* [Problem to solve]: Write out each record in full and exactly as given. Skip any pictures.

[Dataset records]
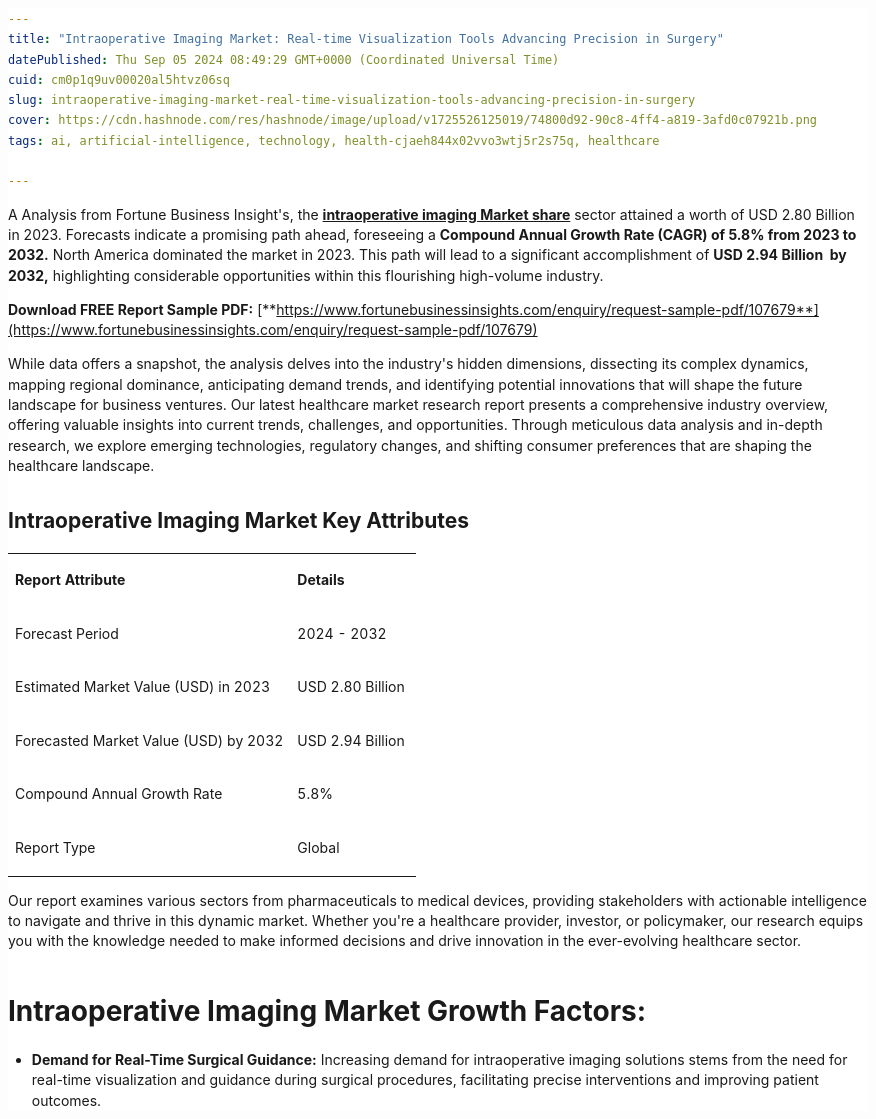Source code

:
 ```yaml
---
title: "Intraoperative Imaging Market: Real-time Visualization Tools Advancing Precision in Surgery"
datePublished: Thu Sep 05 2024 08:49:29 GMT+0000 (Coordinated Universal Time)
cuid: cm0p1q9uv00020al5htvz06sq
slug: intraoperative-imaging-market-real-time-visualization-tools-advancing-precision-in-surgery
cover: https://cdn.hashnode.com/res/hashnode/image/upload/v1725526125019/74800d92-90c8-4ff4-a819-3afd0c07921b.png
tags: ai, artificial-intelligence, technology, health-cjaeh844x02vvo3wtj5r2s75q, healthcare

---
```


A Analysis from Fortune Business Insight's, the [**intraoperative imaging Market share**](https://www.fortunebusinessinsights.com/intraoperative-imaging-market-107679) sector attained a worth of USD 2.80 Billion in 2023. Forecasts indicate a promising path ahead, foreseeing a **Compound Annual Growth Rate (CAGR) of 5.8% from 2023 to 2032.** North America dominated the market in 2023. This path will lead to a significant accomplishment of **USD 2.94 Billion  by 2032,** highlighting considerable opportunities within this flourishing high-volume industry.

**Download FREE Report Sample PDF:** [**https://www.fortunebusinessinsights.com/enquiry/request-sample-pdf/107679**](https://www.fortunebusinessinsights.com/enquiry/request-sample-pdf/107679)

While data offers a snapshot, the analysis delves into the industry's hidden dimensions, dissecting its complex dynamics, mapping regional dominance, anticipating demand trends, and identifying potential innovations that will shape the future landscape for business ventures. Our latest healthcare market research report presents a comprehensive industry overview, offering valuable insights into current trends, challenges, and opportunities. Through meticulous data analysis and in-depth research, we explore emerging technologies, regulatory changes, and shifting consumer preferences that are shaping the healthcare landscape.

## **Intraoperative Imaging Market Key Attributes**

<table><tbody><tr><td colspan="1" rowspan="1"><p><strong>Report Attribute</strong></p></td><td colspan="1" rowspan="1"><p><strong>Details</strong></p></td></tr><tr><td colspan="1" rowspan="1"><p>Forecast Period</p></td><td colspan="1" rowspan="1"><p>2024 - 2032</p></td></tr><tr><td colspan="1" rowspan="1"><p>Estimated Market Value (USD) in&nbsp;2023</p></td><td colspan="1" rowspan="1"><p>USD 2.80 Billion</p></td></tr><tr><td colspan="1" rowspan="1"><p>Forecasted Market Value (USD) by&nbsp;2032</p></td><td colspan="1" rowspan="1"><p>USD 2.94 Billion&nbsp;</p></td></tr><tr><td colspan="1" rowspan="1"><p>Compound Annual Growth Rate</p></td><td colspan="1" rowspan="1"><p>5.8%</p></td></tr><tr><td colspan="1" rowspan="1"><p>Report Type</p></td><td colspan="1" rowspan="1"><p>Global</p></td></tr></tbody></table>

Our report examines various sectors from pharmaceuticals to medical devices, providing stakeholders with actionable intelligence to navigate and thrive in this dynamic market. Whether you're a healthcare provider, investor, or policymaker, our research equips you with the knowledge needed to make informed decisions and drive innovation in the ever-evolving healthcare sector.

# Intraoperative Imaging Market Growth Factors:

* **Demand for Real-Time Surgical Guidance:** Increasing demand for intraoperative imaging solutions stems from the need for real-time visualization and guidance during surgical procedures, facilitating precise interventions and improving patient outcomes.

* [Result of the exercise]:
Source code

:
 ```yaml
---
title: "Intraoperative Imaging Market: Real-time Visualization Tools Advancing Precision in Surgery"
datePublished: Thu Sep 05 2024 08:49:29 GMT+0000 (Coordinated Universal Time)
cuid: cm0p1q9uv00020al5htvz06sq
slug: intraoperative-imaging-market-real-time-visualization-tools-advancing-precision-in-surgery
cover: https://cdn.hashnode.com/res/hashnode/image/upload/v1725526125019/74800d92-90c8-4ff4-a819-3afd0c07921b.png
tags: ai, artificial-intelligence, technology, health-cjaeh844x02vvo3wtj5r2s75q, healthcare

---
```


A Analysis from Fortune Business Insight's, the [**intraoperative imaging Market share**](https://www.fortunebusinessinsights.com/intraoperative-imaging-market-107679) sector attained a worth of USD 2.80 Billion in 2023. Forecasts indicate a promising path ahead, foreseeing a **Compound Annual Growth Rate (CAGR) of 5.8% from 2023 to 2032.** North America dominated the market in 2023. This path will lead to a significant accomplishment of **USD 2.94 Billion  by 2032,** highlighting considerable opportunities within this flourishing high-volume industry.

**Download FREE Report Sample PDF:** [**https://www.fortunebusinessinsights.com/enquiry/request-sample-pdf/107679**](https://www.fortunebusinessinsights.com/enquiry/request-sample-pdf/107679)

While data offers a snapshot, the analysis delves into the industry's hidden dimensions, dissecting its complex dynamics, mapping regional dominance, anticipating demand trends, and identifying potential innovations that will shape the future landscape for business ventures. Our latest healthcare market research report presents a comprehensive industry overview, offering valuable insights into current trends, challenges, and opportunities. Through meticulous data analysis and in-depth research, we explore emerging technologies, regulatory changes, and shifting consumer preferences that are shaping the healthcare landscape.

## **Intraoperative Imaging Market Key Attributes**

<table><tbody><tr><td colspan="1" rowspan="1"><p><strong>Report Attribute</strong></p></td><td colspan="1" rowspan="1"><p><strong>Details</strong></p></td></tr><tr><td colspan="1" rowspan="1"><p>Forecast Period</p></td><td colspan="1" rowspan="1"><p>2024 - 2032</p></td></tr><tr><td colspan="1" rowspan="1"><p>Estimated Market Value (USD) in&nbsp;2023</p></td><td colspan="1" rowspan="1"><p>USD 2.80 Billion</p></td></tr><tr><td colspan="1" rowspan="1"><p>Forecasted Market Value (USD) by&nbsp;2032</p></td><td colspan="1" rowspan="1"><p>USD 2.94 Billion&nbsp;</p></td></tr><tr><td colspan="1" rowspan="1"><p>Compound Annual Growth Rate</p></td><td colspan="1" rowspan="1"><p>5.8%</p></td></tr><tr><td colspan="1" rowspan="1"><p>Report Type</p></td><td colspan="1" rowspan="1"><p>Global</p></td></tr></tbody></table>

Our report examines various sectors from pharmaceuticals to medical devices, providing stakeholders with actionable intelligence to navigate and thrive in this dynamic market. Whether you're a healthcare provider, investor, or policymaker, our research equips you with the knowledge needed to make informed decisions and drive innovation in the ever-evolving healthcare sector.

# Intraoperative Imaging Market Growth Factors:

* **Demand for Real-Time Surgical Guidance:** Increasing demand for intraoperative imaging solutions stems from the need for real-time visualization and guidance during surgical procedures, facilitating precise interventions and improving patient outcomes.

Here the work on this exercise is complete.